Harshly rebuked by the Supreme Court for its historical restrictions on gun permits, New York appears to have set up a new legal challenge by passing a law that requires gun owners to undergo a review of their social media before getting permission to carry.
The new law passed Friday by the Democratic-led New York legislature and signed by Gov. Kathy Hochul requires permit seekers to provide a list of their social media accounts to verify their character and conduct.
The law, which takes effect Sept. 1, also requires a permit seeker to provide four character references, deliver contact information for their spouse, domestic partner or other adults living in their home and undergo extensive firearms training and periodic background checks.
Legal experts said the law raised serious 1st and 2nd Amendment concerns and almost certainly will be challenged in court immediately.
“The law seems another overreach by the state,” George Washington University Law School professor Jonathan Turley tweeted Saturday. “New York has thus far been about as effective in curtailing gun rights as Monty Python’s ‘Judean People’s Front Crack Suicide Squad’ was effective in combating Roman occupation.
“The new firearm law will take effect on September 1. A challenge is expected no later than September 2,” he added.
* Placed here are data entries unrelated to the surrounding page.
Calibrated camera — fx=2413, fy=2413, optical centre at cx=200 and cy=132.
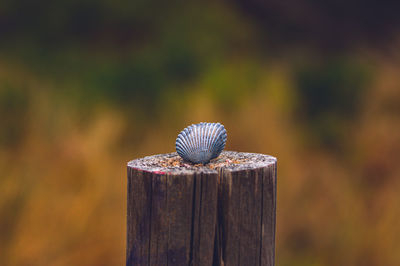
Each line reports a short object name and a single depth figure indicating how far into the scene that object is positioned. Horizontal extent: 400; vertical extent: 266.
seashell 2.12
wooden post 2.05
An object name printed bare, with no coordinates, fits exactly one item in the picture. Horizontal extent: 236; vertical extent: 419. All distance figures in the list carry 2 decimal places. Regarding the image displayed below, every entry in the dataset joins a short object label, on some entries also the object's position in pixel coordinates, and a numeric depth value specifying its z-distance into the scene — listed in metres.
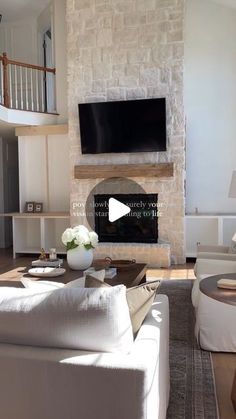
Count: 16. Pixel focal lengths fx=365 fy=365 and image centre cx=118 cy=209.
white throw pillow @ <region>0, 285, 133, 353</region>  1.38
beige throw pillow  1.64
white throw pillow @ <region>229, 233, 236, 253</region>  3.88
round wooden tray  1.99
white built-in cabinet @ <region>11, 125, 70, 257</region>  6.92
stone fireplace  5.74
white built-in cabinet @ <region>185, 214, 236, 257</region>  6.34
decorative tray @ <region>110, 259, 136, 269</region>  3.62
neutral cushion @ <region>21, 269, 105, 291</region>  1.82
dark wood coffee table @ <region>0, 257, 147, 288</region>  3.12
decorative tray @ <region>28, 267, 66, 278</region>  3.25
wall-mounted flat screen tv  5.79
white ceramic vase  3.49
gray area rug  2.05
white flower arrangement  3.50
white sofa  1.28
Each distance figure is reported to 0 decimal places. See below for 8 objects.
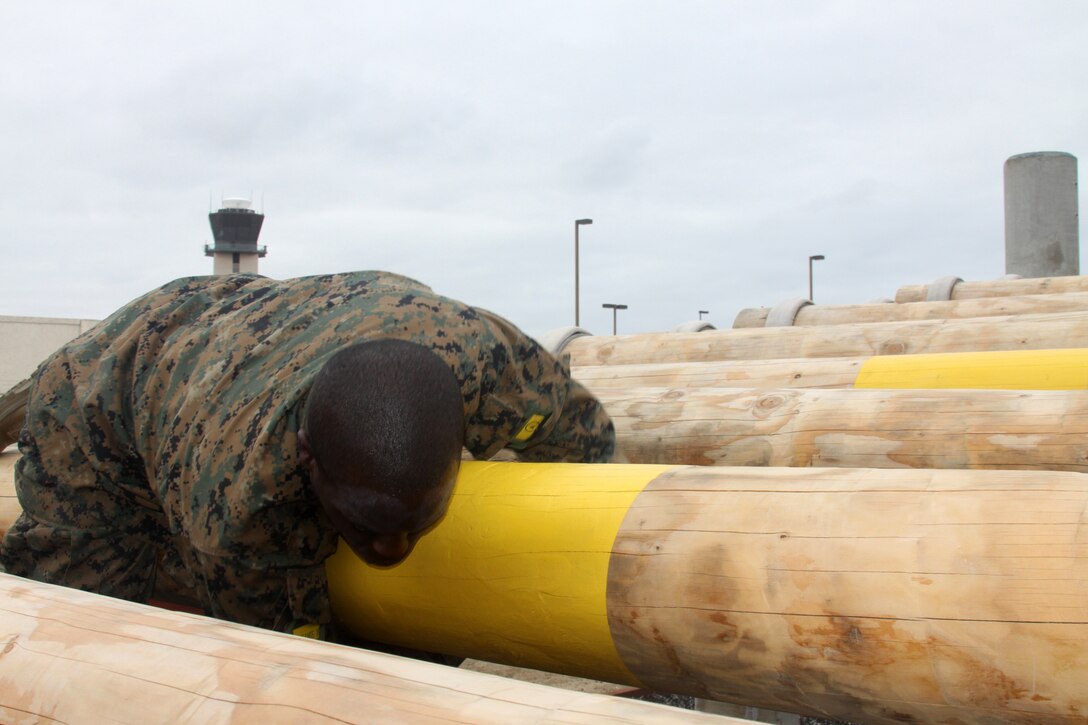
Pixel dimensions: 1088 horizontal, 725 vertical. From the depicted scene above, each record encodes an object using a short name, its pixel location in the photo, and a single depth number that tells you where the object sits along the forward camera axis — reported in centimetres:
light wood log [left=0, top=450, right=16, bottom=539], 295
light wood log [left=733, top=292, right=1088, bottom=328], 457
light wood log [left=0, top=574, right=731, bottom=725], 118
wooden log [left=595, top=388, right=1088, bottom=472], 235
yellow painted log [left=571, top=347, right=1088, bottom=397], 284
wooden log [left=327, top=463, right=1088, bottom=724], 131
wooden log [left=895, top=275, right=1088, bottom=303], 499
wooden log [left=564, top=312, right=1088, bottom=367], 384
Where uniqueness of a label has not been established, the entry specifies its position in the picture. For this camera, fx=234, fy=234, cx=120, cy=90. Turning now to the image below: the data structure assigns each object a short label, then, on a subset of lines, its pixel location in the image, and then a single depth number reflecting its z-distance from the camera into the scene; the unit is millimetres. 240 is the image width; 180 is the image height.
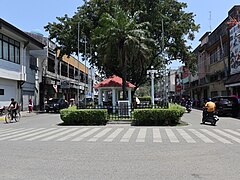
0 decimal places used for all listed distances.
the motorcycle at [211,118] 14808
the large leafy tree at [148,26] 26526
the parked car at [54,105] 28049
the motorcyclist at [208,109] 15017
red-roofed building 21108
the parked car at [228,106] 21200
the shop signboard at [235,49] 26504
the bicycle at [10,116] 17727
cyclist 17710
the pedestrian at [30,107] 27071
Gun rights advocates in New York said the new law was passed in direct defiance of June’s historic Supreme Court ruling striking down the state’s century-old handgun restrictions.
“Gov. Hochul and her anti-Second Amendment allies in Albany have defied the United States Supreme Court with an intentionally malicious rewriting of New York’s concealed carry law,” Darin Hoens, the New York NRA state director, said.
Hochul argues the new law is needed because gun owners with ill intent often telegraph their intentions on social media.
The Supreme Court, however, made clear in its 6-3 ruling late last month that it would look harshly upon new laws that placed heavy burdens on gun owners to get a permit to carry firearms or that limited such permits to those with special circumstances.
“We know of no other constitutional right that an individual may exercise only after demonstrating to government officers some special need,” Justice Clarence Thomas wrote in the majority ruling.
“That is not how the First Amendment works when it comes to unpopular speech or the free exercise of religion. It is not how the Sixth Amendment works when it comes to a defendant’s right to confront the witnesses against him. And it is not how the Second Amendment works when it comes to public carry for self-defense.”